Ей ничего не ответили, и она пошла, необычно прямо держа длинную спину.
— И день-то, как стеклышко, на диво, — вздохнула Салтычиха, словно этот ясный день и солнце, уже повернувшее с полнеба, были чем-то ей неприятны.
13
В то время, когда людей на толоке пробирал уже седьмой пот, в просторной избе Козева из распахнутых дверей валил сытый дух, раскрасневшиеся, распаренные бабы готовили большой обед для толоки, да и в двух избах по соседству целый день дымили печи, пекли пироги с горохом и яблоками, в двухведерных чугунах, еле пролезавших в устья печей, томились жирные щи и разные каши. Козев с помощью ребятни сразу после полудня стал сносить в свою избу столы и лавки от соседей, собирать посуду, людей ожидалось человек пятьдесят, и жена Козева Пелагея Евстафьевна все суетилась и ахала, что ни места, ни еды на всех не хватит, и Козев, мужик вообще молчаливый и неразговорчивый, кивал ей, бормотал, что хватит, еще и останется, и шел по своим делам дальше. Но уже часа в три, когда Пелагея Евстафьевна сказала, что Ефросинья чего-то не в себе, зашел бы он к ней, Козев остановился.
— Чего там? — спросил он.
— Заглянула я, а она уронилась на стол, плечи трясутся, Не стала я подходить, Гриш...
— А ты бы подошла.
— Сам сходи, боязно мне за нее — с самого утра сама не своя. То смеяться примется, то слова не добьешься, студень разбирала, глядеть-то на нее больно. Так всю и дергает.
— Дергает! Дергает! Эка слабая баба пошла! — с тем же неудовольствием в голосе сказал Козев и пошел на вторую половину своей избы, где Ефросинья в это время, вывалив в деревянное корыто вареное мясо, укладывала его на противни, чтобы слегка обжарить с луком. От корыта шел сытый пар, и Козев, подойдя, отщипнул кусочек мяса, положил в рот и стал жевать; он как-то сразу вспомнил, что с самого утра ничего не ел. Ефросинья молча продолжала свое дело, и Козев, повертевшись вокруг нее, поправил сдвинутые в ряд столы, лавки, заглянул в дышавшую жаром печь, где алела гора углей. Ефросинья, чувствуя, что топчется он возле нее не зря, стала двигаться медленнее, настороженнее; она хоть и плакала перед этим, свалившись грудью на стол, но успела заметить, как в избу заглядывала Пелагея Евстафьевна, и теперь, прислушиваясь к медленным и тяжелым шагам Козева, опять разволновалась и еле сдерживала судорожные всхлипы, застрявшие в горле; из всех своих родственников она выделяла именно Козева и была настроена к нему всегда с теплотой и сердечностью.
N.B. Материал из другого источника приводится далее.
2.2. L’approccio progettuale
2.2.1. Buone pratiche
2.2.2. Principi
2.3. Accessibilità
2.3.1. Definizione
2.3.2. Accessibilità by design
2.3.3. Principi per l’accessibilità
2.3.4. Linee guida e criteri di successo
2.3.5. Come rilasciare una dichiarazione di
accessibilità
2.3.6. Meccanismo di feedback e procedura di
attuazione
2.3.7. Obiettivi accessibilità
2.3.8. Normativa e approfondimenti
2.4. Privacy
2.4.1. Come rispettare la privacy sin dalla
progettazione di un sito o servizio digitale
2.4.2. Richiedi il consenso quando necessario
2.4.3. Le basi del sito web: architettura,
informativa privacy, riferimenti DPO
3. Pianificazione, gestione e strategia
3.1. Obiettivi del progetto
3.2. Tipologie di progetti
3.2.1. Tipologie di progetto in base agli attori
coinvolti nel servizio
Между ними установились свои, особые отношения, и, видя друг друга, они всякий раз обменивались не просто словами, между ними сразу же возникала незаметная для посторонних, но хорошо понятная им, теплая и сердечная связь; они понимали и чувствовали друг друга как люди одной судьбы и одного настроя, и Козев часто думал, что вот хороша была бы для него жена, будь он моложе и встреться она ему в свой срок; но теперь в нем говорила привязанность отца к дочери с не слишком-то счастливой судьбой. И поэтому, когда Козев вошел в избу и стал ходить, Ефросинья все поняла и почувствовала; и оттого она опять не выдержала и заплакала, обсыпая куски мяса мелко нарезанным луком, но тотчас подняла голову.